Especially since that bowl most likely contains something fairly high on the grossness scale.
Especially since that bowl might contain something dead — or alive. The possibilities are endless!
Nevertheless, when Caleb uttered those words (or something similar), he managed to recruit two victims…err….volunteers. While the participants’ eyes were closed, Caleb unveiled the tiniest of jars. Note that mischievous smile — another reason why you don’t agree to do these kind of things.
You’d think that gently warmed, pureed turkey would go down smooth as Jello. However, I think these good sports would slightly disagree!
As the evening progressed, Caleb had a few more tricks up his sleeve. This time, he didn’t ask for volunteers. Instead, he selected the victims.

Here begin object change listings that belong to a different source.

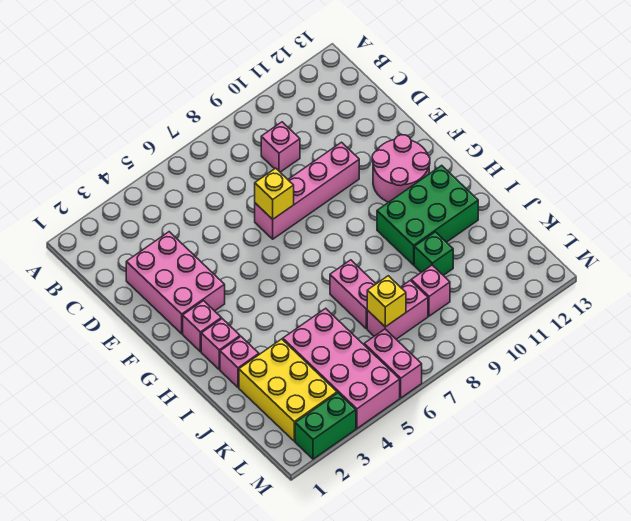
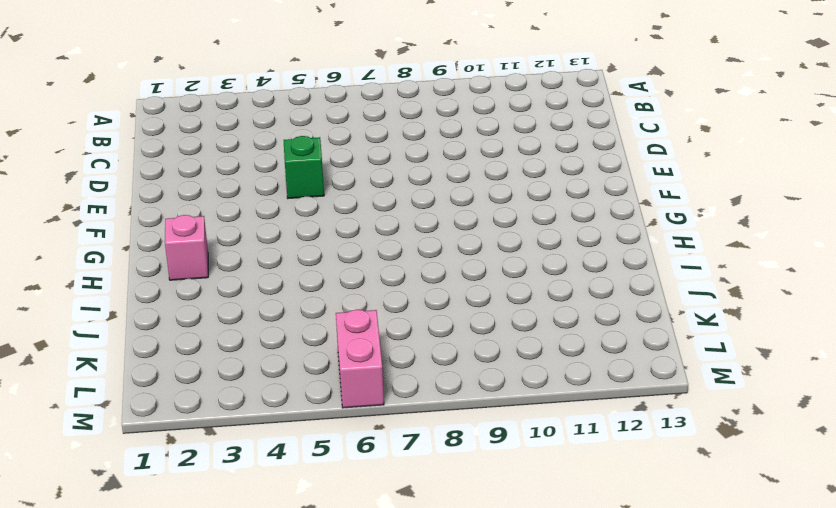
green 1x1 brick [284,136,324,198] -> green 1x1 brick moved to [414,232,453,275]
none -> pink 1x1 brick [261,122,300,172]
none -> pink 2x3 brick [126,232,225,334]
none -> pink 1x4 brick [255,142,359,239]

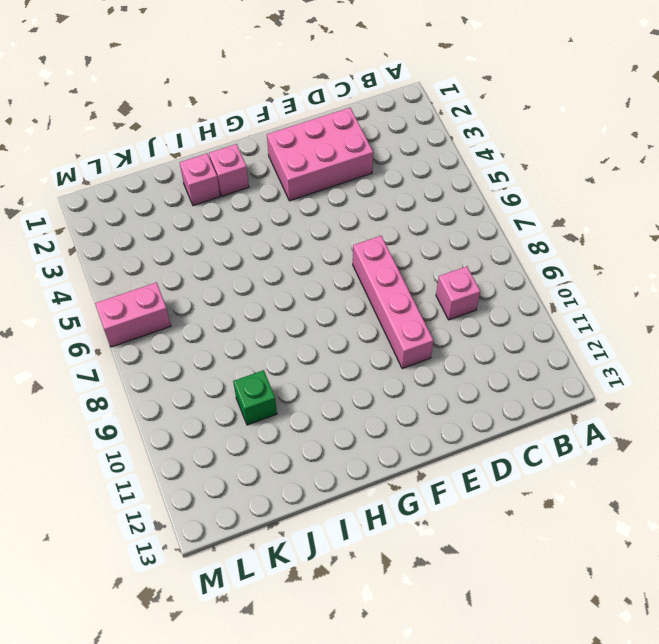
none -> pink 2x2 round brick [372,135,430,202]
none -> pink 1x1 brick [183,301,221,352]
none -> green 2x3 brick [377,165,478,265]

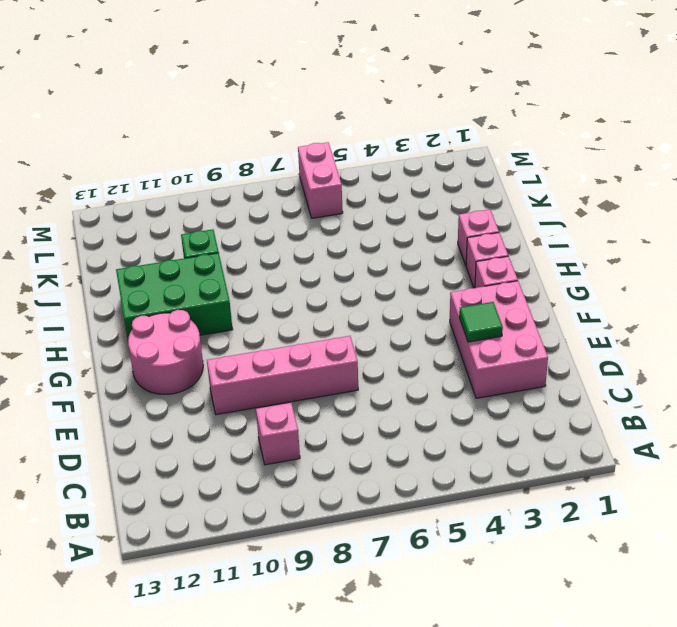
green 1x1 tile [459,302,503,342] -> none
none -> pink 1x2 brick [330,260,376,329]
none -> yellow 2x3 brick [239,339,337,441]
none -> pink 2x4 brick [283,308,400,428]

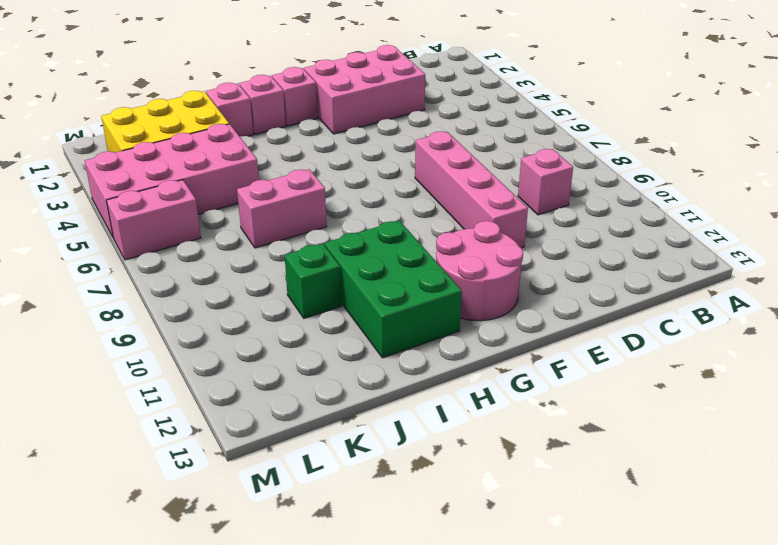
none -> pink 1x2 brick [367,281,428,339]
none -> pink 1x1 brick [411,265,450,316]
none -> green 1x2 brick [295,393,356,459]

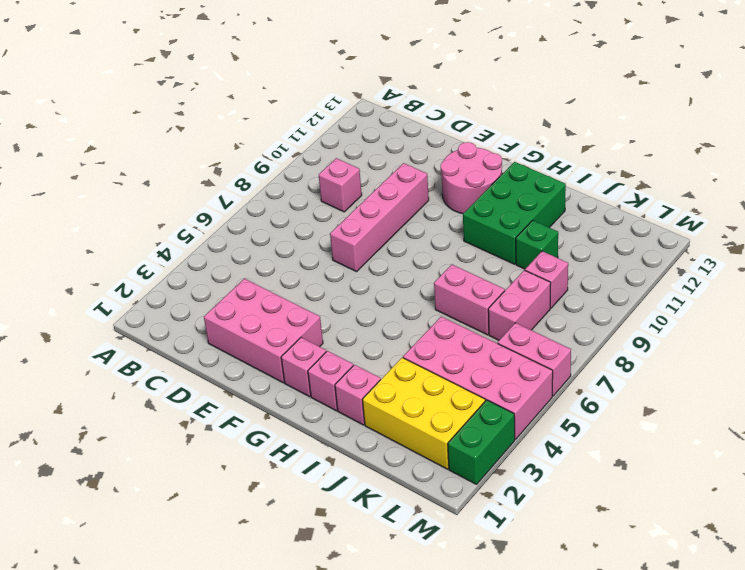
none -> yellow 1x1 brick [255,168,294,219]
none -> yellow 1x1 brick [367,276,406,327]

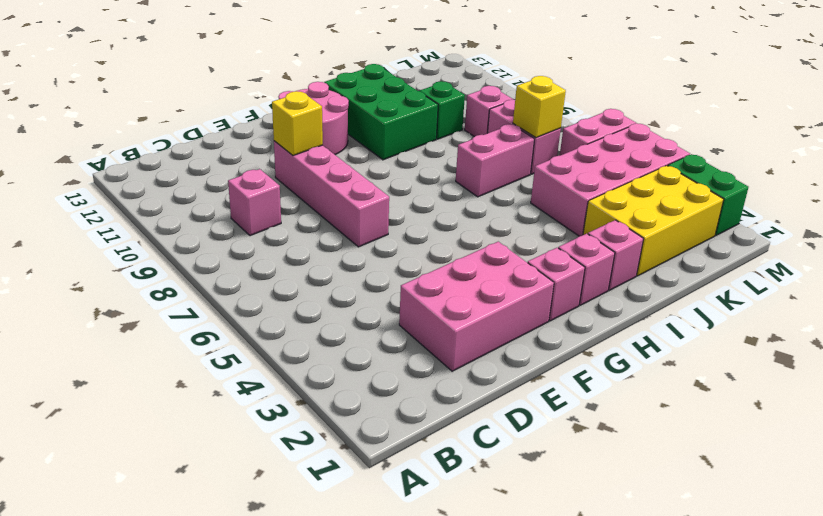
yellow 1x1 brick [272,91,323,155] -> yellow 1x1 brick moved to [255,168,294,219]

Jacob, visiting from Indiana, received an unexpected lip makeover, while Brittany and Sheila, former interns visiting from Ohio and Iowa respectively, were called upon to join the fun, too.
The makeovers were of the outlandish variety, but Caleb’s lesson Friday evening was not. He asked those in attendance, “Are you happy with who you are?”
He then shared from Genesis how God called His creation “very good.”
Very good even without
three coats of mascara or Van’s shoes or expensive jeans from the mall. It was a timely message, especially since the culture screams at youth (and at any age, really) that you must measure up to an often impossible
standard of beauty to be accepted and desired.
Fortunately, this little one isn’t too concerned with her looks yet…..just that Daddy let some perfectly good baby food go to waste on those ungrateful big people!